Verifique sua compreensão:
**A)** Segundo o texto sobre Proust, quem traduziu os parágrafos que descrevem a morte da avó do protagonista?
**B)** Devolva, do texto sobre Proust, o trecho que vai de "Uma das belas" até "beijar minha avó.".
**C)** Continue o texto sobre Proust a partir da última frase apresentada.

Trecho da página:
═══

Uma das belas páginas do "Em busca do tempo perdido" de Marcel Proust é a descrição da morte da avó do protagonista. No terceiro volume da obra, "O caminho de Guermantes", Proust expõe este momento nos belíssimos parágrafos traduzidos magistralmente por Mario Quintana. A rapidez da vida e as desilusões que vão embora para sempre, num dos momentos mais brilhantes da literatura universal:
"Ao
pé do leito, convulsionada por todos os sopros daquela agonia, sem
chorar, mas por instantes inundada de lágrimas, minha mãe tinha a
desolação sem pensamento de uma folhagem que a chuva fustiga e o vento
contorciona. Fizeram-me enxugar os olhos antes de ir beijar minha avó.
- Mas eu pensava que ela não visse mais - disse meu pai.

═══

Trechos das entradas:

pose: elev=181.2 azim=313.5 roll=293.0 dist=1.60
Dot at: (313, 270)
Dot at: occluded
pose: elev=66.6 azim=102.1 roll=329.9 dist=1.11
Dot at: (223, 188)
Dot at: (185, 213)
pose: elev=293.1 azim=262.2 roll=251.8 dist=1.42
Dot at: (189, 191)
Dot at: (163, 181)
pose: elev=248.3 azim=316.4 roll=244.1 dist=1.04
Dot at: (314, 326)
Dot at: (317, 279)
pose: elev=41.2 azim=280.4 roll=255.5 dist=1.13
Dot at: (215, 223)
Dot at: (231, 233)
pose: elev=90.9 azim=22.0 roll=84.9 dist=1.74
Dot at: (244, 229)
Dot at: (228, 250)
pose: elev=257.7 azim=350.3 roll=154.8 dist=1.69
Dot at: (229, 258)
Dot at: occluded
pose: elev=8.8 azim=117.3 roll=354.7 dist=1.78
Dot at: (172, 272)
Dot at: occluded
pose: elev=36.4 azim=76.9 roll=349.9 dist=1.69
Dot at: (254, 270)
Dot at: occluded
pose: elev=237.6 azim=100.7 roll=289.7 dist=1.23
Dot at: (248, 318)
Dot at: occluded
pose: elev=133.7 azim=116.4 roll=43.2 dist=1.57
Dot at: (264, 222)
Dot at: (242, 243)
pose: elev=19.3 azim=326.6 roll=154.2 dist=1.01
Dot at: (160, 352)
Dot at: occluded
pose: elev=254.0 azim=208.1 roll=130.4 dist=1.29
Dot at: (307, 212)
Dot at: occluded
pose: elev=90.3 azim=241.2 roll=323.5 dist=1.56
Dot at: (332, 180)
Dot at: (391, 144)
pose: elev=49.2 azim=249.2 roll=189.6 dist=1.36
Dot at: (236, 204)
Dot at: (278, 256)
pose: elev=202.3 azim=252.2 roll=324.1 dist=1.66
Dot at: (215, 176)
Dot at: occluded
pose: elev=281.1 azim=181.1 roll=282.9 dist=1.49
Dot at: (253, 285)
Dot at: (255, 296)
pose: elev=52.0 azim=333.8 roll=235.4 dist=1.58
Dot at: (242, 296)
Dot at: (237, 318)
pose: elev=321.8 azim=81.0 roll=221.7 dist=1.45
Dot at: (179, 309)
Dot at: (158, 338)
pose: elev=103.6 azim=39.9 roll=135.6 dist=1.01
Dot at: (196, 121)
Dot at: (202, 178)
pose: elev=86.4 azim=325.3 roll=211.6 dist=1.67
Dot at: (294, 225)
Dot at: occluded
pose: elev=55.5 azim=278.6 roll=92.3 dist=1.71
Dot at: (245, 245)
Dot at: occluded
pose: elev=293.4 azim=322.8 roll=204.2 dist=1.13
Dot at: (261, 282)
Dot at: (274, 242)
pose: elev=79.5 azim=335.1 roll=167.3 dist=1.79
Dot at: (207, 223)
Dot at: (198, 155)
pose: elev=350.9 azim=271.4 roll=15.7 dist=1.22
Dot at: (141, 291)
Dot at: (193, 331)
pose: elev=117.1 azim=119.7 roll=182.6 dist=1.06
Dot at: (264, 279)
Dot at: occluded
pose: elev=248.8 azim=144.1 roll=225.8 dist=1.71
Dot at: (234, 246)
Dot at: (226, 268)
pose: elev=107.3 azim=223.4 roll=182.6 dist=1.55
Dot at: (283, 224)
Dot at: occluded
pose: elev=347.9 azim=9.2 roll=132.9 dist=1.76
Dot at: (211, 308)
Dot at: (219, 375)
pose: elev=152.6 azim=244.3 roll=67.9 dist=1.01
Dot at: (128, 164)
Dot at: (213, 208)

═══

Lista de respostas:
**A)** Mario Quintana.

**B)**
Uma das belas páginas do "Em busca do tempo perdido" de Marcel Proust é a descrição da morte da avó do protagonista. No terceiro volume da obra, "O caminho de Guermantes", Proust expõe este momento nos belíssimos parágrafos traduzidos magistralmente por Mario Quintana. A rapidez da vida e as desilusões que vão embora para sempre, num dos momentos mais brilhantes da literatura universal:
"Ao
pé do leito, convulsionada por todos os sopros daquela agonia, sem
chorar, mas por instantes inundada de lágrimas, minha mãe tinha a
desolação sem pensamento de uma folhagem que a chuva fustiga e o vento
contorciona. Fizeram-me enxugar os olhos antes de ir beijar minha avó.

**C)**
- Nunca se pode saber - respondeu o doutor.
Quando
meus lábios a tocaram, as mãos de minha avó agitaram-se, ela foi
percorrida por um longo frêmito, ou reflexo, ou porque certas afeições
possuam a sua hiperestesia que reconhece, através do véu da
inconsciência, aquilo que elas quase não têm necessidade dos sentidos
para querer. Súbito, minha avó ergueu-se a meio, fez um esforço
violento, como alguém que defende a própria vida. Françoise não pôde
resistir, ao vê-lo, e rompeu em soluços. Lembrando-me do que o médico
havia dito, quis fazê-la sair do quarto. Nesse momento minha avô abriu
os olhos. Precipitei- me sobre Françoise para lhe
ocultar o pranto, enquanto meus pais falassem à enferma. O ruído do
oxigênio calara-se, o médico afastou-se do leito . Minha avó estava morta.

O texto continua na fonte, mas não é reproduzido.